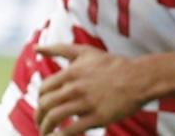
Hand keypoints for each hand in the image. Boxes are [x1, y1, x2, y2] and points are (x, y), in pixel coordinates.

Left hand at [34, 45, 149, 134]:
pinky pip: (72, 129)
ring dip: (45, 128)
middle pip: (46, 104)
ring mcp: (86, 103)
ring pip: (55, 117)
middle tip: (40, 124)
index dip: (40, 100)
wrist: (138, 78)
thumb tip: (36, 48)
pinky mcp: (97, 117)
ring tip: (45, 133)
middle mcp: (75, 87)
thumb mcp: (84, 52)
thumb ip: (58, 49)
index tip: (43, 108)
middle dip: (39, 117)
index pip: (44, 89)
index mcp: (70, 72)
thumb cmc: (111, 65)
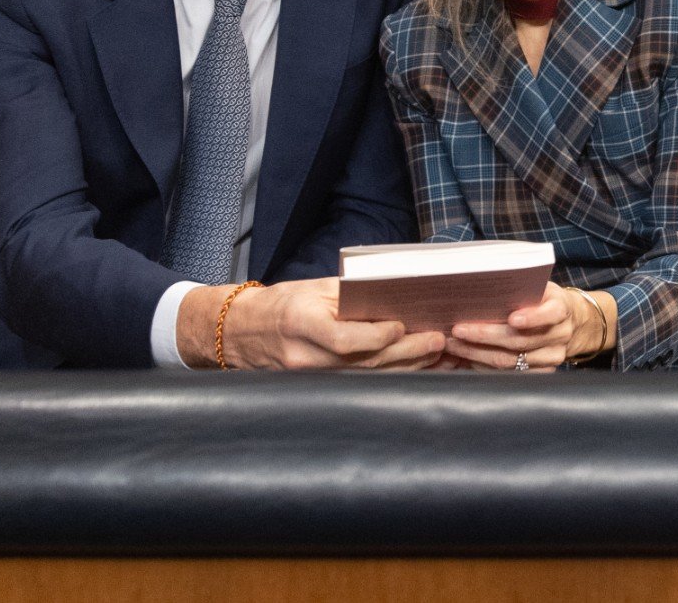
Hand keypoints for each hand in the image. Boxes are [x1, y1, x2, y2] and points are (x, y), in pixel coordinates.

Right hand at [177, 278, 444, 369]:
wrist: (241, 332)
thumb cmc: (282, 304)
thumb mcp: (314, 289)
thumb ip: (351, 294)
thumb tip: (395, 295)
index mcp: (301, 324)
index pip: (344, 339)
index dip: (378, 336)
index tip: (402, 326)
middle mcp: (305, 357)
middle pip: (364, 363)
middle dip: (406, 353)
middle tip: (437, 342)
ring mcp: (310, 378)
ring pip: (367, 378)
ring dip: (405, 367)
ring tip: (435, 356)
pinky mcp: (317, 388)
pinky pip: (360, 384)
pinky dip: (388, 376)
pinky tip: (411, 369)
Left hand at [445, 282, 610, 371]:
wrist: (571, 323)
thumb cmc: (545, 299)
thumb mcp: (541, 287)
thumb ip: (522, 289)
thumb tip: (481, 287)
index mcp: (562, 309)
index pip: (551, 314)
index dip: (532, 317)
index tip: (511, 318)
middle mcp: (561, 335)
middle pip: (521, 341)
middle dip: (485, 336)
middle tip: (458, 330)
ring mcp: (552, 357)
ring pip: (511, 361)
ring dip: (477, 353)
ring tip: (453, 344)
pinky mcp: (542, 372)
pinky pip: (509, 374)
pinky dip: (484, 365)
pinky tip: (466, 357)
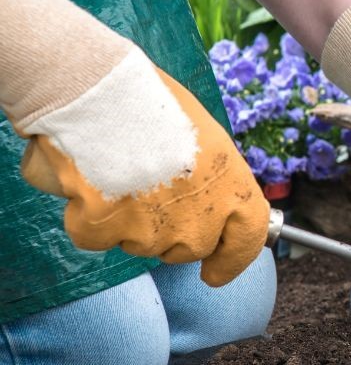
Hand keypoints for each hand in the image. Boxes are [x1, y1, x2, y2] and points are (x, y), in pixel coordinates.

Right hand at [0, 0, 267, 286]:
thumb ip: (208, 175)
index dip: (232, 260)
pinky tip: (90, 180)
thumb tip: (200, 192)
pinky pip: (97, 236)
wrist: (101, 92)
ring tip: (120, 170)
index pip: (246, 240)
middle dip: (169, 228)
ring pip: (139, 243)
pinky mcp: (105, 232)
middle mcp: (198, 218)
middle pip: (186, 247)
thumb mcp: (203, 135)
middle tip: (151, 188)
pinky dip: (89, 215)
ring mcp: (152, 230)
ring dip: (129, 218)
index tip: (216, 272)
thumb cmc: (154, 100)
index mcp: (231, 187)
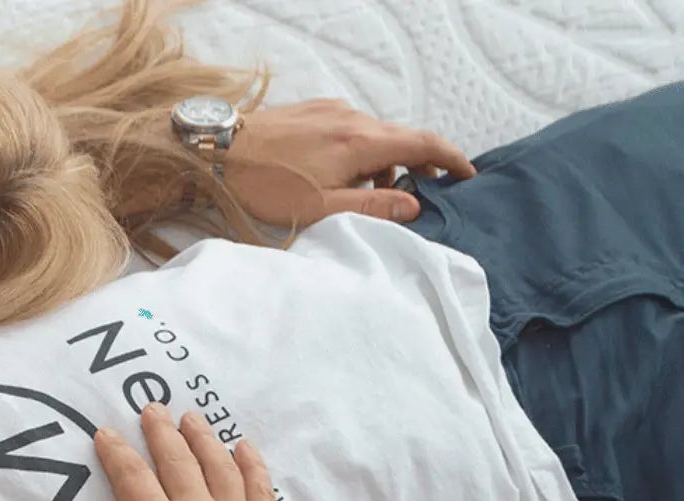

__WHAT THIS TASK INVOLVES__. Write out, exactly, the lines of the material from the very first through the line containing "thumb cmc: (111, 65)", and leave out every picture.

__EXERCISE SOLUTION__.
Hand keypoints for each hand in the image. Boxes are [x1, y1, x2, y2] and points are (x, y), in pixel coordinates.

Left hand at [34, 45, 149, 134]:
pinky pip: (72, 129)
ring dip: (45, 128)
middle pip: (46, 104)
ring mcp: (86, 103)
ring pip: (55, 117)
middle tip: (40, 124)
index dip: (40, 100)
wrist: (138, 78)
thumb tip: (36, 48)
pinky mcp: (97, 117)
ring tip: (45, 133)
middle mcp: (75, 87)
thumb mcp: (84, 52)
thumb ip: (58, 49)
index tip: (43, 108)
middle dip: (39, 117)
index pip: (44, 89)
index mcp: (70, 72)
thumb cmc: (111, 65)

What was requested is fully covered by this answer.